PROBLEM
Quote only the span from the first line of the entries to the line containing "middle mcp: (253, 386)", both ends kept. Leave every picture out.

[Per-instance keypoint data]
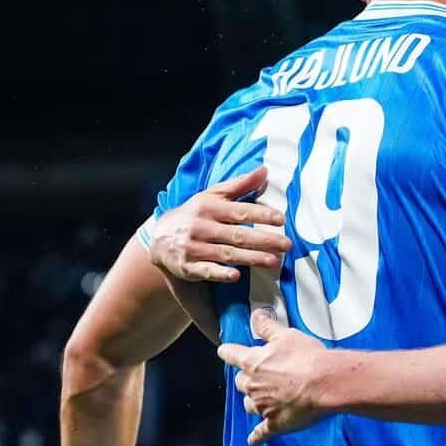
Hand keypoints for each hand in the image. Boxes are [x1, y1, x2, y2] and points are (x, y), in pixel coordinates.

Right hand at [149, 166, 290, 282]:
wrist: (159, 237)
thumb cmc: (195, 213)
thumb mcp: (213, 195)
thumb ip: (239, 184)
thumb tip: (264, 170)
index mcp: (209, 207)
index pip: (240, 211)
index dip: (261, 215)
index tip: (281, 220)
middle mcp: (201, 226)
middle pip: (237, 235)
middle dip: (263, 240)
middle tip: (287, 244)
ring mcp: (193, 247)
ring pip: (226, 254)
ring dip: (251, 258)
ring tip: (273, 261)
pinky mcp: (187, 267)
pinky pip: (205, 271)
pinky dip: (220, 273)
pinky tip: (236, 276)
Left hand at [218, 309, 328, 442]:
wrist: (325, 383)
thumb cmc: (307, 357)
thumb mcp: (287, 335)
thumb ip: (268, 327)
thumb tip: (255, 315)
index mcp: (253, 363)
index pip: (232, 355)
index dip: (228, 351)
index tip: (224, 351)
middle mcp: (253, 386)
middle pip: (239, 382)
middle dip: (245, 378)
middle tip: (257, 374)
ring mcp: (262, 407)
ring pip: (249, 404)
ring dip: (253, 400)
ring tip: (263, 398)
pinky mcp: (274, 424)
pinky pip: (261, 433)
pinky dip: (256, 436)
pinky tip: (253, 440)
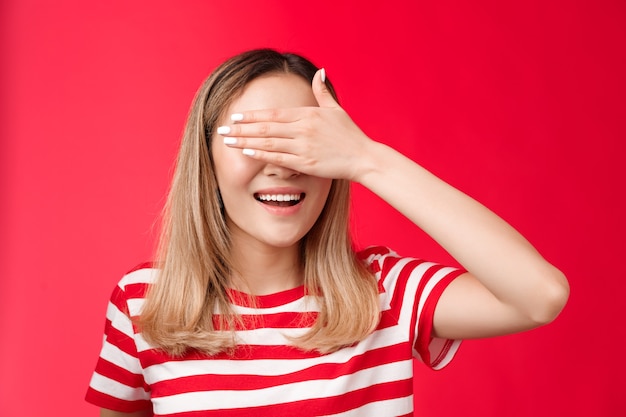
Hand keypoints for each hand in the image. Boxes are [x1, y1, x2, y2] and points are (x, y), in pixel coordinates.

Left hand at [217, 69, 373, 180]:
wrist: (363, 157)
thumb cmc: (349, 134)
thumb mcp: (335, 110)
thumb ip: (322, 92)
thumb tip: (319, 72)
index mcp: (307, 114)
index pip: (273, 114)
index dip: (252, 115)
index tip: (235, 117)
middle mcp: (303, 129)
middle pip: (265, 127)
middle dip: (241, 129)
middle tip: (221, 131)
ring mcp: (303, 147)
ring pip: (268, 143)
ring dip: (245, 142)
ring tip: (228, 142)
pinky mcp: (306, 163)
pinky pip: (279, 158)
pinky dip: (262, 155)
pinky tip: (247, 153)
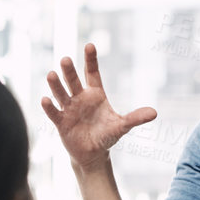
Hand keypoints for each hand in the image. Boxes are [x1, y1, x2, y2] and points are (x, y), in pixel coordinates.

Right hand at [41, 44, 156, 174]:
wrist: (93, 154)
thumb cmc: (107, 136)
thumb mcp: (121, 126)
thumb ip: (135, 118)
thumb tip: (154, 113)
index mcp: (95, 94)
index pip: (92, 73)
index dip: (90, 60)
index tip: (89, 45)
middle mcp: (80, 98)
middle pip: (74, 81)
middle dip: (69, 71)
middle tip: (65, 59)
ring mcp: (69, 109)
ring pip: (61, 94)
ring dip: (56, 85)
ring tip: (51, 74)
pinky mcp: (61, 122)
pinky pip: (54, 113)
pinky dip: (49, 107)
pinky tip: (45, 99)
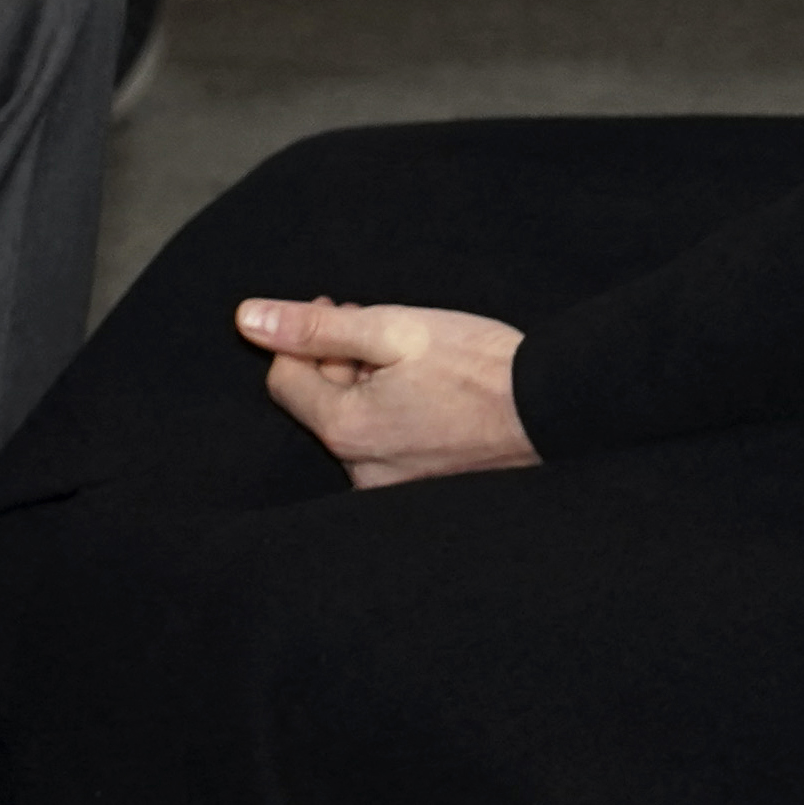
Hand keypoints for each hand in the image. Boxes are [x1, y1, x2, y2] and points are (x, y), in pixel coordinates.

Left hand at [244, 297, 536, 488]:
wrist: (557, 410)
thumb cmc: (481, 365)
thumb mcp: (393, 328)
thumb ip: (315, 327)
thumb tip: (246, 320)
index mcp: (347, 430)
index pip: (283, 379)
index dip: (306, 336)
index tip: (344, 311)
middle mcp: (362, 472)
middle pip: (321, 403)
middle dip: (340, 361)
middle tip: (386, 332)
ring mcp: (393, 488)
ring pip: (354, 424)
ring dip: (370, 387)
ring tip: (417, 362)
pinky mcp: (422, 493)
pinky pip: (386, 447)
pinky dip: (396, 415)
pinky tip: (432, 393)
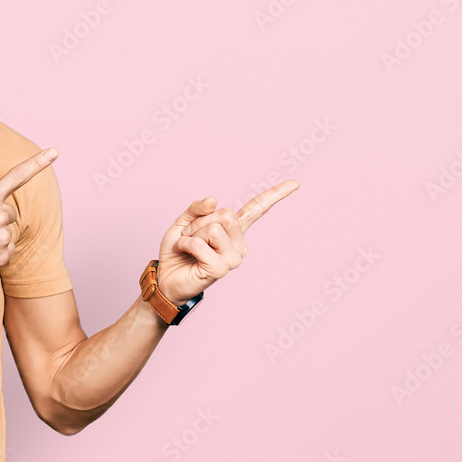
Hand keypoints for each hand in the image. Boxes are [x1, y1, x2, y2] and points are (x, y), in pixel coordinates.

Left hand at [155, 180, 300, 303]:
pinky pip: (200, 243)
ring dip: (192, 233)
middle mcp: (239, 243)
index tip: (296, 184)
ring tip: (188, 246)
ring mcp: (233, 258)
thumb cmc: (178, 251)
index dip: (275, 195)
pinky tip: (187, 254)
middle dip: (200, 221)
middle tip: (189, 235)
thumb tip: (213, 199)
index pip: (257, 209)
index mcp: (233, 230)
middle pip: (226, 214)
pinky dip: (186, 244)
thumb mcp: (184, 222)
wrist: (165, 277)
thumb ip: (198, 208)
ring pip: (214, 228)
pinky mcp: (221, 269)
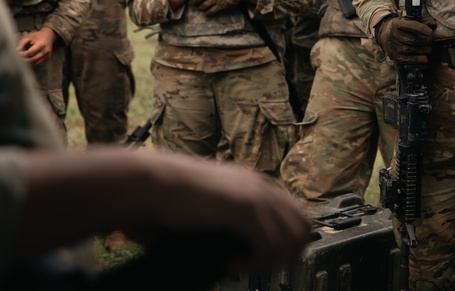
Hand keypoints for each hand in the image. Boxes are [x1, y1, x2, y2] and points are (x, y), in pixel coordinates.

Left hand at [18, 27, 56, 67]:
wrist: (48, 36)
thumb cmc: (37, 36)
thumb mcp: (29, 36)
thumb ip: (22, 43)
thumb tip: (17, 50)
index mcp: (41, 44)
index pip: (30, 53)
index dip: (22, 54)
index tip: (18, 53)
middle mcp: (45, 51)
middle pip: (32, 59)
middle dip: (24, 60)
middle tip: (19, 58)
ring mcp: (47, 55)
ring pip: (35, 63)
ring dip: (28, 63)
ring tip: (23, 60)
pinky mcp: (47, 58)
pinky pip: (39, 64)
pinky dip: (33, 64)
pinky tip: (29, 61)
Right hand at [128, 154, 312, 273]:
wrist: (152, 186)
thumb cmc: (172, 200)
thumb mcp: (213, 209)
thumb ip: (235, 224)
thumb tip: (245, 252)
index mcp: (256, 185)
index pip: (296, 216)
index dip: (286, 244)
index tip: (263, 261)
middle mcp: (262, 187)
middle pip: (302, 228)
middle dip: (285, 255)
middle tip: (257, 268)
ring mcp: (255, 195)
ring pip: (290, 239)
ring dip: (269, 261)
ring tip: (243, 267)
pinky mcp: (244, 208)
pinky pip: (269, 244)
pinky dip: (255, 262)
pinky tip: (233, 263)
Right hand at [376, 15, 434, 63]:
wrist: (387, 33)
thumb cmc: (403, 26)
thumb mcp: (411, 20)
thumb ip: (423, 21)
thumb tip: (433, 24)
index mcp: (397, 23)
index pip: (410, 26)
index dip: (421, 29)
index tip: (430, 32)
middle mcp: (393, 34)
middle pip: (409, 39)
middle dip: (423, 41)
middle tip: (430, 41)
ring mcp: (392, 45)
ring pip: (407, 50)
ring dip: (421, 51)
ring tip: (429, 49)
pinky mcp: (393, 55)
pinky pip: (403, 59)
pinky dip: (415, 60)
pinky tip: (424, 59)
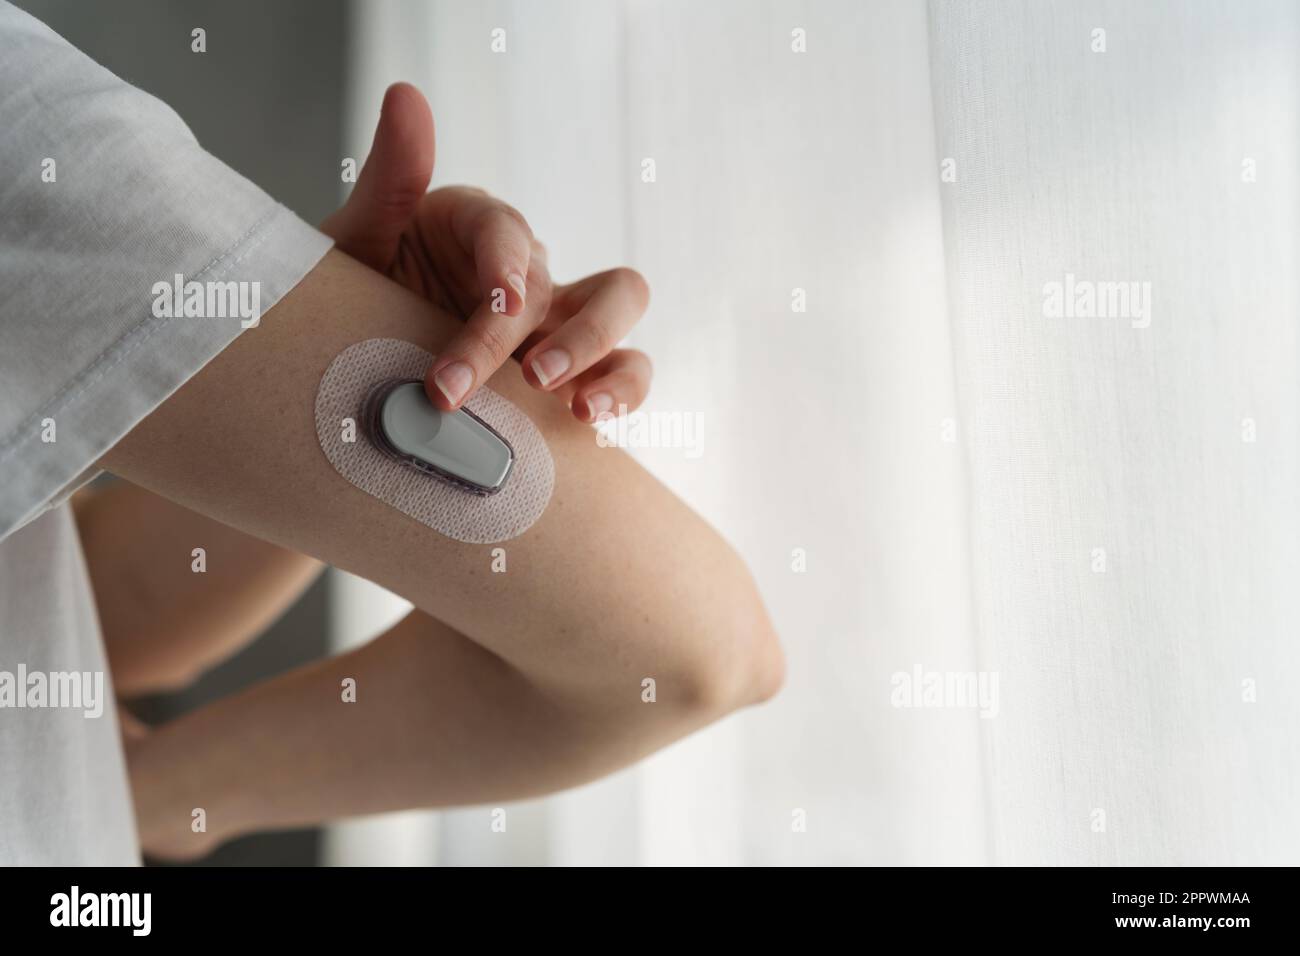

RESPONSE TO THIS TASK
Hand keypoints for each hand in the image. Boxes are [x1, y1, x2, y2] and points are (x, y), in pixel coordinates.

Right hand at [149, 166, 290, 282]:
wrist: (159, 237)
thumb cmc: (195, 213)
thumb mcp: (213, 195)
thumb ip: (239, 184)
thumb tip: (264, 170)
index mcp: (209, 207)
index pip: (240, 211)
index dip: (261, 215)
index tip: (281, 220)
middle mcp: (201, 226)
middle pip: (237, 235)
middle dip: (263, 240)
middle tip: (287, 244)
ring mcp: (193, 247)
ring pip: (226, 254)
ring dip: (251, 258)
ring tip: (273, 261)
pinky mcp: (187, 267)
pinky pip: (205, 271)
pinky dip: (220, 273)
pinky tip: (236, 276)
Left hand at [218, 309, 328, 442]:
wrist: (325, 383)
thumb cmc: (307, 357)
thumb mcp: (287, 335)
thumb ip: (268, 327)
thumb tip: (255, 315)
index mcp: (253, 363)
index pip: (232, 355)
index dip: (228, 351)
index tip: (224, 351)
middle mcp: (253, 386)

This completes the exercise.